The impact of Louisville basketball losing their top commitment in 2021.
Back in November when little known 2021 forward Bryce Hopkins announced his intentions to shut down his recruitment and commit to Louisville basketball, no one really knew what the Cards were gaining for their future.
In the world of recruiting it can be difficult to look ahead to classes that aren’t in the current cycle, and when Hopkins committed, not only was head coach Chris Mack and his staff in the midst of recruiting some of the top players in the class of 2020 but they were also attempting to finish out the current season on the floor in hopes of a making it to the Final Four. Hopkins was one of the first players in the class of 2021 to pull the trigger and was the earliest that Mack had secured a player in a later class since taking over as head coach at Louisville.

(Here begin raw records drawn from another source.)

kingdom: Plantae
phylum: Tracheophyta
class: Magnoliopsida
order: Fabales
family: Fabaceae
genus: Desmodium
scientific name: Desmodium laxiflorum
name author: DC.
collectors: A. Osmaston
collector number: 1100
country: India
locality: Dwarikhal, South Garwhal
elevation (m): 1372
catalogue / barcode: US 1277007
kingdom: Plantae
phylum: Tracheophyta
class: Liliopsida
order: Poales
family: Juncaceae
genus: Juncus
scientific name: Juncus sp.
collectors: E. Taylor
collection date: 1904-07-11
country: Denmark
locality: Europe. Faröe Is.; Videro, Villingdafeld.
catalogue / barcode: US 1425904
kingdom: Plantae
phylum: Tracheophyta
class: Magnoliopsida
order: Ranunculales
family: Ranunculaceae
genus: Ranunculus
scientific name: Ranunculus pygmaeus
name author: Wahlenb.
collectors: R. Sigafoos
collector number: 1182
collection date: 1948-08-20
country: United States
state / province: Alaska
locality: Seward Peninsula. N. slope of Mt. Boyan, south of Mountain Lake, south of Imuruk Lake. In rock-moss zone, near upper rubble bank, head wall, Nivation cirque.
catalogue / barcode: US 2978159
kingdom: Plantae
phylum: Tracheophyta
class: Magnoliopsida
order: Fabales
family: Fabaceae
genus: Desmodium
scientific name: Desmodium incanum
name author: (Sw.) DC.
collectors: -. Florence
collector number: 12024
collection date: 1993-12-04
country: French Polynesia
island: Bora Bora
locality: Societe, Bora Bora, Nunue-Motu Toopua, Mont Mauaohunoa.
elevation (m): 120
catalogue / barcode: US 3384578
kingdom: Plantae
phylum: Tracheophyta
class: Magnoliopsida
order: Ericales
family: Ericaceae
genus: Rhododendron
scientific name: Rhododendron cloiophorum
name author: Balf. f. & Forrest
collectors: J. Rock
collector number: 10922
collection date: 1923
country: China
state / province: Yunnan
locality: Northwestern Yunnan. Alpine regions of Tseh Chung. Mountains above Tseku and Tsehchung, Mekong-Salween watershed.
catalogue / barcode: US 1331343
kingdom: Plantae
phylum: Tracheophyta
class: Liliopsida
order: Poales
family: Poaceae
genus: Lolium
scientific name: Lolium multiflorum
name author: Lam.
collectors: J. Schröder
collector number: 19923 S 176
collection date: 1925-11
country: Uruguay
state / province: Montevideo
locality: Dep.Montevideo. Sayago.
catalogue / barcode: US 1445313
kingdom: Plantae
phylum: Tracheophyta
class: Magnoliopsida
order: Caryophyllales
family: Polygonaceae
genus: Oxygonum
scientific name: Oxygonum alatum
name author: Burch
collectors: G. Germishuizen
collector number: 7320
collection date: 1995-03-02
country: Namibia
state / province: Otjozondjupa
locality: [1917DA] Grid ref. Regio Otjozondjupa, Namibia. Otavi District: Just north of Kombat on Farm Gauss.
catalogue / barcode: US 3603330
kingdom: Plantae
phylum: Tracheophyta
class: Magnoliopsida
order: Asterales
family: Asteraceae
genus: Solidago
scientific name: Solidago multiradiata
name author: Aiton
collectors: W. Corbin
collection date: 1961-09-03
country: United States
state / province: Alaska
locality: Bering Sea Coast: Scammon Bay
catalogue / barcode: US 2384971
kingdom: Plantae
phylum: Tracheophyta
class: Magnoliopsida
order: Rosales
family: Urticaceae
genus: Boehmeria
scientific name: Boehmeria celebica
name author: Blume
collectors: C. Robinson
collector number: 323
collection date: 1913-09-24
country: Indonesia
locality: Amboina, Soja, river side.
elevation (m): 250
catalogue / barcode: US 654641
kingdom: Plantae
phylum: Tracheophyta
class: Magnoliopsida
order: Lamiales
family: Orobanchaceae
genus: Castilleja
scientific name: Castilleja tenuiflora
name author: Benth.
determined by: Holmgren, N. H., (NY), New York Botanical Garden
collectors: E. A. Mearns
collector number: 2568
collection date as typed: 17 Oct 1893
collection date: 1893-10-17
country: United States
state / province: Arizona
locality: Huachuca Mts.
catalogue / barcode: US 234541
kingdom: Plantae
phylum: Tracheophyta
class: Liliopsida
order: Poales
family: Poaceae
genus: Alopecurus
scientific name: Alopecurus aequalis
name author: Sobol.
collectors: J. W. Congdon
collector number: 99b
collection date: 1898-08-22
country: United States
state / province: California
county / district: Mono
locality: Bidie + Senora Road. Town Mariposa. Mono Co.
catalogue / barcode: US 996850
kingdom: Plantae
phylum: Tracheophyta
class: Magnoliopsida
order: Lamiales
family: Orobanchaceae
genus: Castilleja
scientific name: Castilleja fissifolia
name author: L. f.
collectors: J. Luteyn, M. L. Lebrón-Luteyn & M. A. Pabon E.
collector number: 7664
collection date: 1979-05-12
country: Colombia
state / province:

As time went on and we learned more and more about the player that was Hopkins, it was quickly realized just how lucky Louisville was to have landed his services. At the time of his commitment, the 6’7 combo forward was ranked in the bottom third of the top 100 and only had offers from a few other power five programs. However, the more reviews that trickled in from people who had seen him play, the more it was to be understood that Mack hadn’t scored big time.
It took a little over 200 days, but finally Louisville picked up a second commitment in the class of 2021 after Hopkins got them going early, and then before you knew it the Cards had the no. 2 class in the country and the talk about recruiting slowing down due to impending NCAA punishment began to be an afterthought.
Back in June when Mack and his staff were just about to embark on their run on commitments I wrote about Hopkins and how important it was going to be to hang on to him – especially after his meteoric rise from the mid-to-late 70s to the top 30. Here’s a short excerpt from that piece:
With that type of jump combined with the penalty that is expected to be handed down from the NCAA, it is to be expected that Hopkins will soon start hearing from the typical blue blood programs like Kansas, North Carolina, Duke, and Kentucky. As we’ve seen, negative recruiting from other head coaches can be just as effective as actual recruiting and it wouldn’t be surprising in the least to see schools try and push Hopkins towards a decommitment.
Hopkins would have an easy path to playing time in Louisville due to his skill and the program’s need for a true power forward, but would he want to deal with the potential of missing the biggest stage in college basketball? That’s what worries me.
As of yet, there haven’t been any reports that Hopkins is looking to decommit or that other programs have gotten involved but that doesn’t mean it won’t happen, especially once recruiting picks back up prior to the early signing period.
Keeping Hopkins in the fold is probably going to end up being the most important part of the recruiting battle this summer for Chris Mack.
Hopkins officially announced what I feared could happen on Sunday when he told 247 Sports that he was decommitting due to uncertainties about the future. Hopkins told Brian Snow:
“I opened up my recruitment because there were a lot of uncertainties on what is going on with the sanctions. They also keep appealing (the sanctions) which is only making it harder on me.”
So what’s next for Louisville basketball?
Thankfully, the cupboard isn’t empty as Mack holds three commitments in the class of 2021 outside of Hopkins including guards El Ellis and Bobby Pettiford Jr. and combo forward, Eric Van Der Hejiden, but the loss of Hopkins will sting.
By all accounts, Hopkins has been one of the country’s most improved players and likely would’ve come in and competed for a starting role and a ton of playing time right away. His ability to score both off the dribble and from deep makes him a versatile scoring forward who has the potential to become an elite college basketball player.
Now Mack will be left with a huge void on the wing and more questions than answers about the timeline of the NCAA’s punishment and what the future holds for the Cards. To act like this is a “shock” may be naïve, as I think we can all agree that there was bound to be some negative impact on the program because of a likely tournament ban. Still, the timing of Hopkins’ announcement comes with some concern especially after Louisville recently asked for a 45-day extension to respond to the NCAA’s initial Notice of Allegations.
Hopkins decommitment and comments send a loud message to the rest of the recruits in the fold for Louisville and now there has to be more worry about whether or not Mack and his staff will be able to keep the current class together.
Every player has commented about their relationship with the coaching staff and how important that was in their recruitment, which hopefully should go a long way in keeping commitments, but for Hopkins it makes sense that he’d want to see what else may be out there.
Ranked as the no. 33 player in the 247 Sports Composite rankings, Hopkins is bound to start hearing from the big names in college basketball. Duke, North Carolina, Kentucky, and others will all come calling at some point, and you can’t fault an 18 year old not wanting to deal with the long and drawn out conclusion of Louisville’s drama with the NCAA with those schools on board.
While he’s not likely to be a one and done player, Hopkins has the skill level and body to be a factor right away and instead of doing so for Louisville he’ll likely end up suiting up for a college basketball blue blood.
There are still options on the board, which we’ll explore over the coming days, but it’s another sobering reminder that there are still dark days ahead for the Louisville basketball program.